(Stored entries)

========

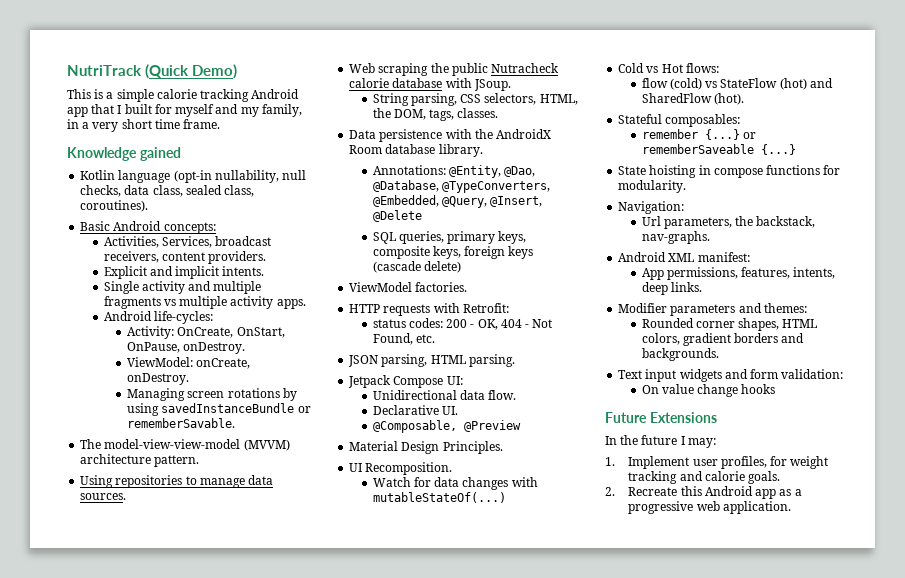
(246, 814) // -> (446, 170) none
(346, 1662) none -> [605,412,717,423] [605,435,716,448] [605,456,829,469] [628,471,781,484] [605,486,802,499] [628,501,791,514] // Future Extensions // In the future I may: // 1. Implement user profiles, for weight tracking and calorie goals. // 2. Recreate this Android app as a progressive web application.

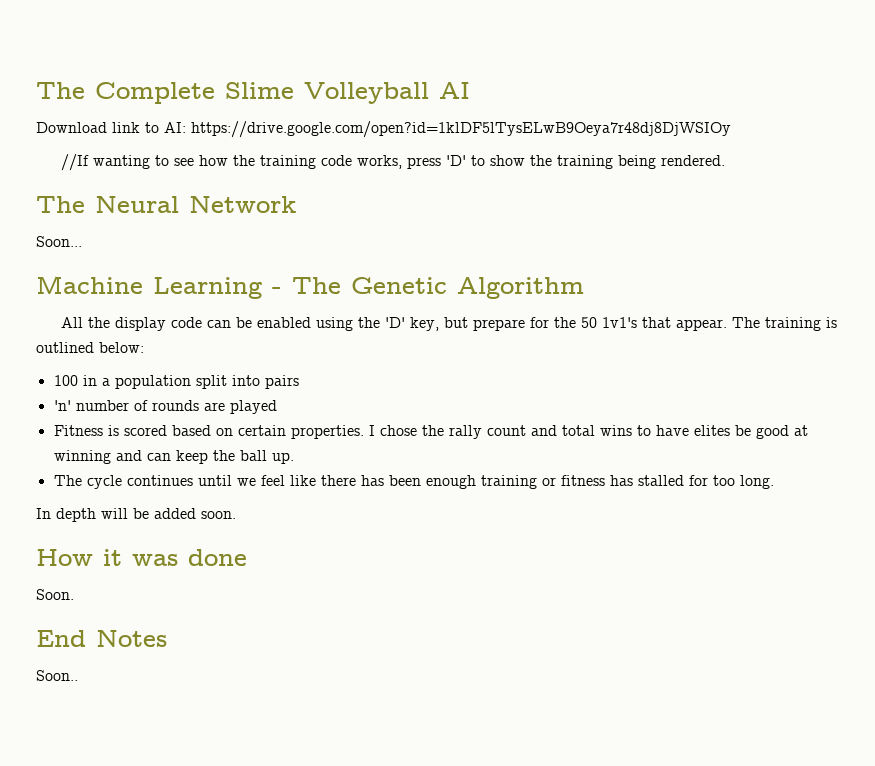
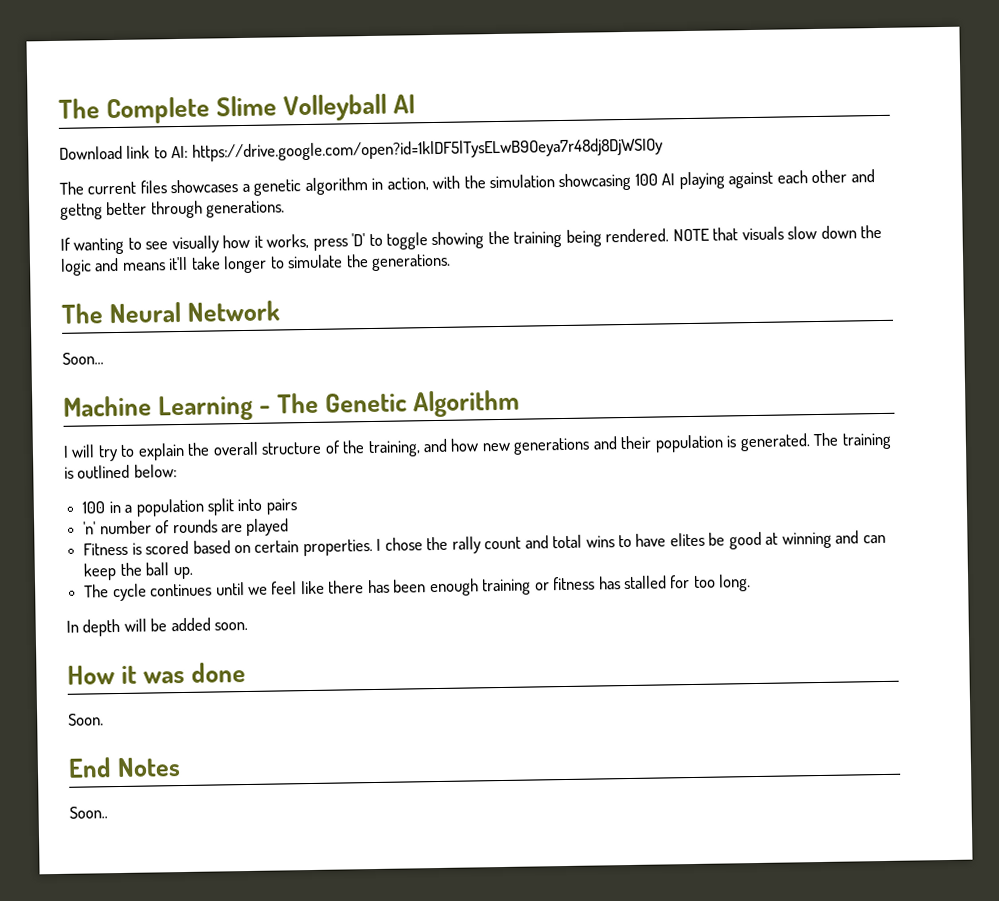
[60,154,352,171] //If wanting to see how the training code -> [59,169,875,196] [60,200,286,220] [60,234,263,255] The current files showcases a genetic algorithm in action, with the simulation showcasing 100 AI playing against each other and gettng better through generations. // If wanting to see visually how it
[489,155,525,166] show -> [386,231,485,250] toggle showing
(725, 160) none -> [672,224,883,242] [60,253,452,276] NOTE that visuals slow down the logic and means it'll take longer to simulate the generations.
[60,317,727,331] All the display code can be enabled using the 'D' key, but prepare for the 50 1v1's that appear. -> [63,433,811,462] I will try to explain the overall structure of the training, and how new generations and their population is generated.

========

**Activity:** Lines with the word "none" in them are the answer; report each one from the data.

**Worked solution:**
(246, 814) // -> (446, 170) none
(346, 1662) none -> [605,412,717,423] [605,435,716,448] [605,456,829,469] [628,471,781,484] [605,486,802,499] [628,501,791,514] // Future Extensions // In the future I may: // 1. Implement user profiles, for weight tracking and calorie goals. // 2. Recreate this Android app as a progressive web application.
(725, 160) none -> [672,224,883,242] [60,253,452,276] NOTE that visuals slow down the logic and means it'll take longer to simulate the generations.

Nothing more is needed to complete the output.